5 Vragenuur: Vragen De Wit

Vragen van het lid De Wit aan de minister van Veiligheid en Justitie over het bericht dat duizenden strafzaken op behandeling wachten wegens wachtlijsten bij het OM en de rechterlijke macht.

De heer De Wit (SP):

Voorzitter. Nog niet zo lang geleden sprak de Kamer met de minister over de problemen bij het Openbaar Ministerie. RTL Nieuws bracht vorige week het nieuws dat duizenden strafzaken bij het Openbaar Ministerie en de rechtbanken wachten op behandeling. Er zijn wachtlijsten.

Uit het RTL-onderzoek blijkt dat deze in de eerste plaats veroorzaakt worden doordat de grote zaken voorrang krijgen op andere zaken. Er is geen tijd om zaken zoals verkrachtingen, verkeersdelicten en mishandelingen te behandelen. Volgens de president van het hof hier in Den Haag is dit onder meer te wijten aan de bezuinigingen van het kabinet op de rechtspraak. De Raad voor de rechtspraak erkent deze problemen en bevestigt nog een keer dat de rechtspraak onder druk staat vanwege een reeks van oorzaken. De strafzaken worden bijvoorbeeld steeds gecompliceerder. Er treden operationele problemen op en er zijn digitaliseringsproblemen. Daarnaast is er de herziening van de gerechtelijke kaart. Bovendien is er sprake van een uitbreiding van de rol van het slachtoffer in strafzaken. De druk op de strafrechtspraak, zo zegt de Raad voor de rechtspraak, is zodanig dat de rechtspraak op dit moment nog maar net in staat is om de zaken met behoud van de minimaal noodzakelijke kwaliteit af te wikkelen. Dus is de vraag aan de minister wat hij hiervan vindt. Wat vindt hij ervan dat er sprake is van wachtlijsten in de rechtspraak en hoe gaat hij aan deze ernstige situatie een einde maken?

Geselecteerde rijen -
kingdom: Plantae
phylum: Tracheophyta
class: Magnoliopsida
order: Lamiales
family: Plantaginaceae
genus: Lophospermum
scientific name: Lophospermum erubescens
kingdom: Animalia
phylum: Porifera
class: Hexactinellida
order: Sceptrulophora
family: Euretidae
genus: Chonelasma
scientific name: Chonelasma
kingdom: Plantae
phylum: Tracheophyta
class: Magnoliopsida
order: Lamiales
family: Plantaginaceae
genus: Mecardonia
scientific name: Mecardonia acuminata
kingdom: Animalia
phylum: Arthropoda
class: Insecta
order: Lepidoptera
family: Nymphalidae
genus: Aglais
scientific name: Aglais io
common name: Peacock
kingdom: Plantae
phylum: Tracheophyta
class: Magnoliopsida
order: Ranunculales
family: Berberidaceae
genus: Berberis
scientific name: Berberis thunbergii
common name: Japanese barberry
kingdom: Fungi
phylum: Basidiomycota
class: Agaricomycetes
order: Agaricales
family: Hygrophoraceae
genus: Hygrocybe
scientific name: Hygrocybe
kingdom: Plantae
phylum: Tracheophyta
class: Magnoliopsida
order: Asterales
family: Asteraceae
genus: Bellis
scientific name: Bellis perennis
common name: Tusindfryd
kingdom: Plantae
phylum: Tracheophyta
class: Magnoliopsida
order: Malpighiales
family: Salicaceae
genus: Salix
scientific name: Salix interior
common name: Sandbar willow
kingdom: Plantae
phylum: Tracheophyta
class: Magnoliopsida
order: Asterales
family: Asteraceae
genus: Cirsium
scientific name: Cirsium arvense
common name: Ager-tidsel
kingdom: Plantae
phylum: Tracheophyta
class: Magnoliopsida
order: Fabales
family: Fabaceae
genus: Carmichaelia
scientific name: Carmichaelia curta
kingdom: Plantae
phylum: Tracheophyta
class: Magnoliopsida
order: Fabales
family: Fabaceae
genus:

Opdrachten -
**A.** Geef het gedeelte van de tekst over de wachtlijsten opnieuw weer, beginnend bij de woorden "De heer De Wit" en eindigend na "Er zijn wachtlijsten.", en vervang daarin "Openbaar Ministerie" door "OM".
**B.** Beoordeel voor elk van de volgende beweringen of deze overeenkomt met de tekst over de wachtlijsten. Antwoord telkens met ja of nee en citeer de beslissende woorden uit die tekst.
(i) Volgens het RTL-onderzoek krijgen de grote zaken voorrang op andere zaken.
(ii) De Raad voor de rechtspraak ontkent de problemen.
(iii) RTL Nieuws bracht het bericht gisteren.
**C.** Schrijf de tekst over de wachtlijsten verder, aansluitend op de laatste zin.
De rijen vormen afzonderlijk materiaal en staan los van de tekst over de wachtlijsten.

Antwoorden -
**A.**
De heer De Wit (SP):

Voorzitter. Nog niet zo lang geleden sprak de Kamer met de minister over de problemen bij het OM. RTL Nieuws bracht vorige week het nieuws dat duizenden strafzaken bij het OM en de rechtbanken wachten op behandeling. Er zijn wachtlijsten.

**B.**
(i) Ja: "deze in de eerste plaats veroorzaakt worden doordat de grote zaken voorrang krijgen op andere zaken"
(ii) Nee: "De Raad voor de rechtspraak erkent deze problemen"
(iii) Nee: "RTL Nieuws bracht vorige week het nieuws"

**C.**
Minister Opstelten:

Voorzitter. Dank voor de vragen van de heer De Wit. We hebben inderdaad enige weken geleden hierover al een goed debat gehad. Wat dat betreft was het voor mij niet verrassend waar RTL 4 die zaterdag en zondag mee kwam. Er is ook adequaat gereageerd door het Openbaar Ministerie op de desbetreffende punten. Natuurlijk zijn er hier en daar problemen. Die worden aangepakt en er worden oplossingen voor gevonden. De Raad voor de rechtspraak heb ik niet in die zin zo gehoord als de heer De Wit aangeeft. Ik herken ook niet direct de uitspraken die in beeld kwamen. Wat betrokkene letterlijk heeft gezegd heb ik niet kunnen volgen maar dat zullen we nog natrekken.

Wat betreft de achterstanden bij het OM en de zittende magistratuur nog het volgende. Een en ander is afhankelijk van de fluctuerende situatie met betrekking tot het bestand. Je hebt onderhanden werk. Dat zijn zaken waar een officier mee bezig is. Je hebt zaken die zittingsgereed zijn. Die zijn klaar om door de rechter te worden behandeld. Daarnaast zijn er te beoordelen zaken en die zijn natuurlijk afhankelijk van acties van de politie. Dan kan er ineens wat meer komen. Het kan ook gaan om retour van het CJIB. Dan komt er weer wat terug en krijg je even een fluctuatie van het bestand. Ik kan zeggen dat wij daar als zodanig druk mee bezig zijn, de top van het OM en de Raad voor de rechtspraak in eenheid met elkaar. Op basis van de afspraken die we maken, zullen we de oplossingen laten zien.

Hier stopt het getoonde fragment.